▶ **Stated goal**:
Rewrite the items below, changing every "pose" to "camera pose" and keeping everything else the same. Leave the pictures out of your answer.

▶ **Records for the exercise**:
====

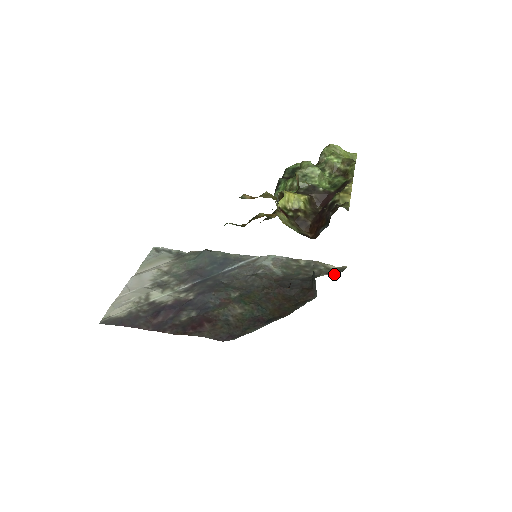
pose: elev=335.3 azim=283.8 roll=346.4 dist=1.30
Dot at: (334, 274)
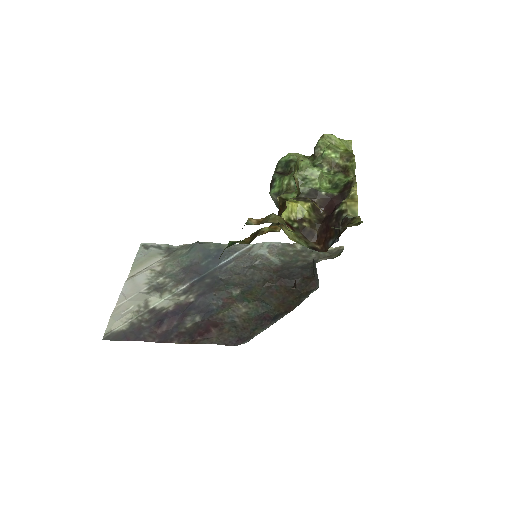
Dot at: (333, 257)
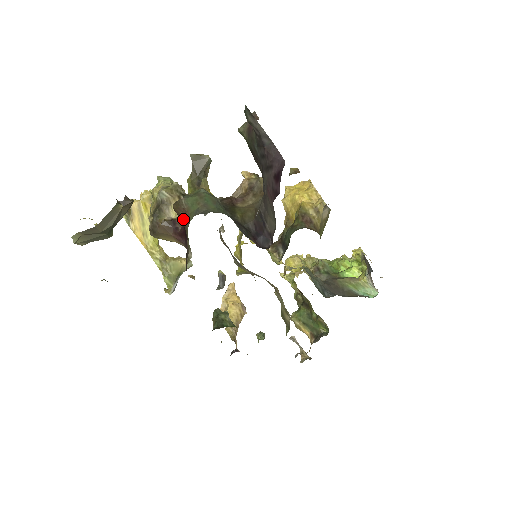
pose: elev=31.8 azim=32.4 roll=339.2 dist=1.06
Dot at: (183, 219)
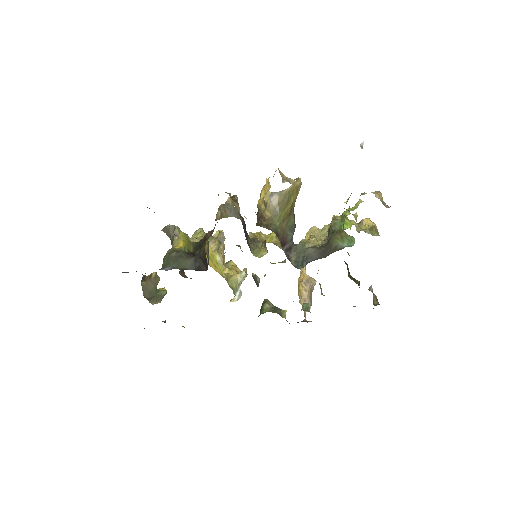
Dot at: occluded
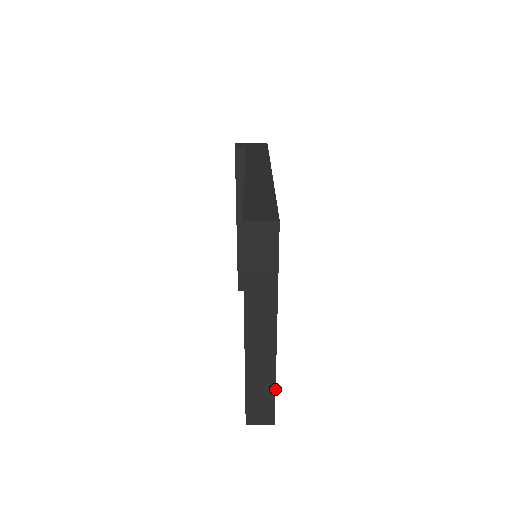
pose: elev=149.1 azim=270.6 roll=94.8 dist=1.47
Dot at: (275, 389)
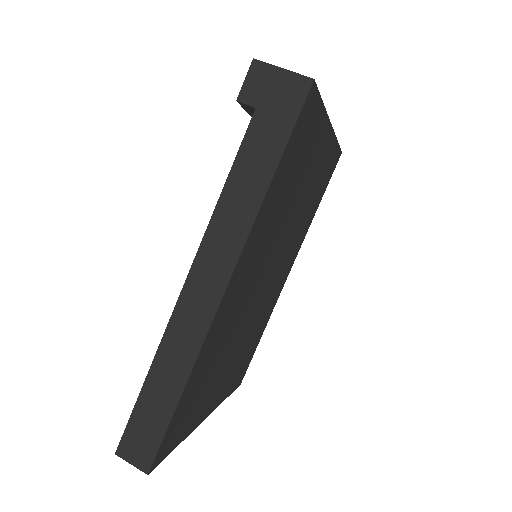
Dot at: occluded
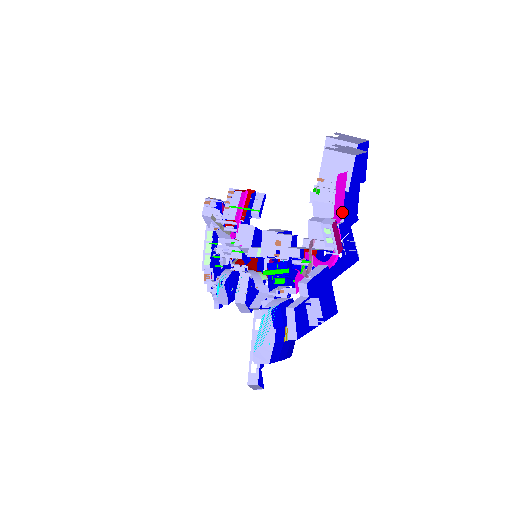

====

▶ **Written solution**:
camera pose: elev=335.3 azim=283.8 roll=346.4 dist=1.30
Dot at: (334, 274)
Dot at: (333, 257)
camera pose: elev=31.8 azim=32.4 roll=339.2 dist=1.06
Dot at: (183, 219)
Dot at: occluded
camera pose: elev=149.1 azim=270.6 roll=94.8 dist=1.47
Dot at: (275, 389)
Dot at: occluded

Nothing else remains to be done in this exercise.